Another, similar measure is "right to know" legislation
that would require multinationals based in the United States to
report the location and conditions of their overseas factories--everything
from toxic pollution to health and safety standards to the status
of labor rights. The bill does not attempt to set standards of behavior
for foreign countries but requires US companies to report the facts
to local workers and communities as well as to the US government--information
that can stimulate grassroots agitation for change. The measure
would establish an important principle: Congress cannot impose American
values on others, but it does have the right to impose them on multinationals
that call themselves American.
A more ambitious project would be to confront US multinationals
on the ambivalent nature of their own patriotism. Air the facts
and name the names. If the companies are truly global and without
responsibility to this particular nation, then why are US taxpayers
expected to subsidize their success and bail them out of failure?

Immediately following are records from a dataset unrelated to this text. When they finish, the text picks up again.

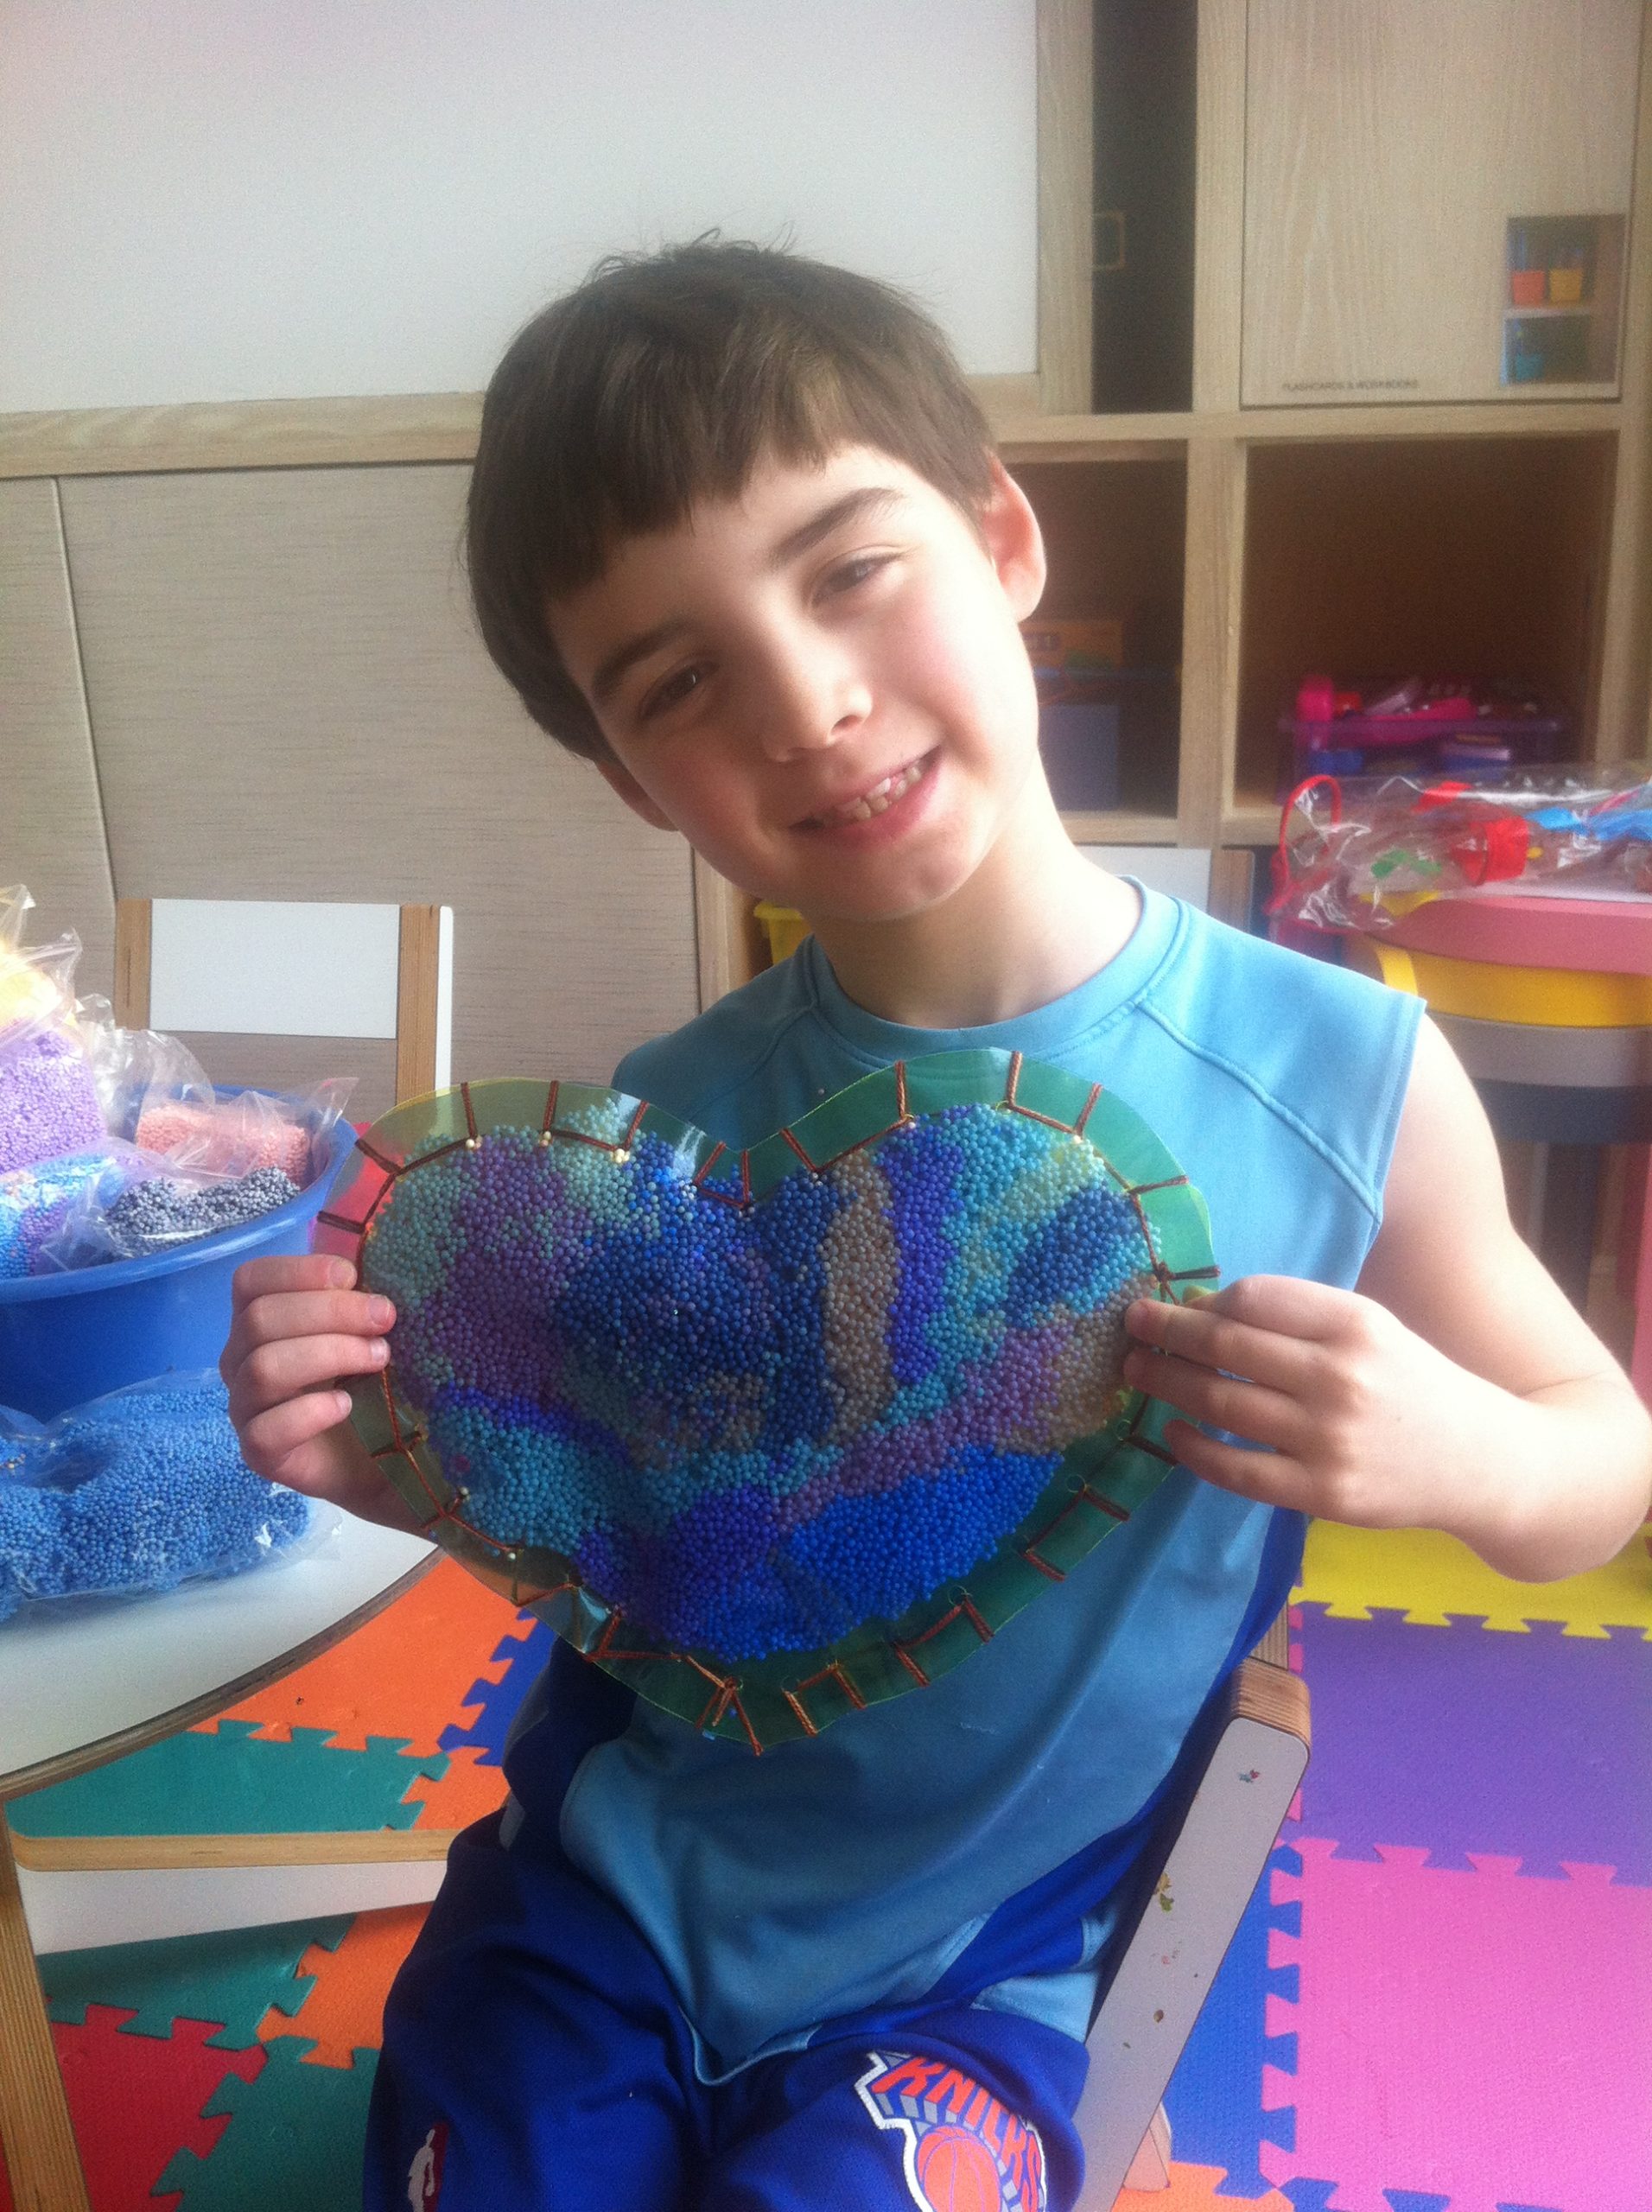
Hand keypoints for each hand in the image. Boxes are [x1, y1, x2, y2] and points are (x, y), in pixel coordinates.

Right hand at [220, 1254, 424, 1533]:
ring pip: (263, 1369)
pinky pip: (266, 1430)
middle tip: (386, 1320)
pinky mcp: (260, 1454)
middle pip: (260, 1319)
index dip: (300, 1271)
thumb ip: (361, 1300)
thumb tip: (381, 1266)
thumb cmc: (372, 1381)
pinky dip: (310, 1412)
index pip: (251, 1280)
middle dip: (331, 1312)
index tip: (354, 1276)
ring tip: (380, 1359)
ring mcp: (245, 1409)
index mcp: (260, 1320)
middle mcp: (241, 1360)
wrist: (383, 1457)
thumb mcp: (369, 1332)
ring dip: (328, 1355)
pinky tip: (347, 1406)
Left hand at [1121, 1274, 1509, 1534]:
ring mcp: (1330, 1439)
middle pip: (1227, 1346)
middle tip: (1131, 1324)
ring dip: (1167, 1384)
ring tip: (1137, 1371)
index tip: (1180, 1304)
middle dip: (1167, 1333)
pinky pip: (1235, 1470)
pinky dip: (1191, 1449)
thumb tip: (1205, 1308)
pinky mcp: (1323, 1493)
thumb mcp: (1374, 1328)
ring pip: (1221, 1405)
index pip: (1255, 1298)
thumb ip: (1301, 1316)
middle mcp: (1341, 1376)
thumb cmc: (1416, 1385)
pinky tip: (1171, 1433)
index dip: (1206, 1300)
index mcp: (1356, 1323)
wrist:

The legislative vehicle for forcing a debate on these questions
would be recurring amendments to cut off the firms unwilling to
accept explicit obligations to nation and citizens. One might describe
these measures as "homeland security."
Critical questions about global corporations are no longer abstract
propositions. As is already clear from recent actions in Washington,
some Americans are regarded as special in crisis--and awarded billions
of dollars in protection from malign market forces. Other Americans
are told to keep a stiff upper lip. This malformed definition of
national unity is ripe for attack by the true patriots.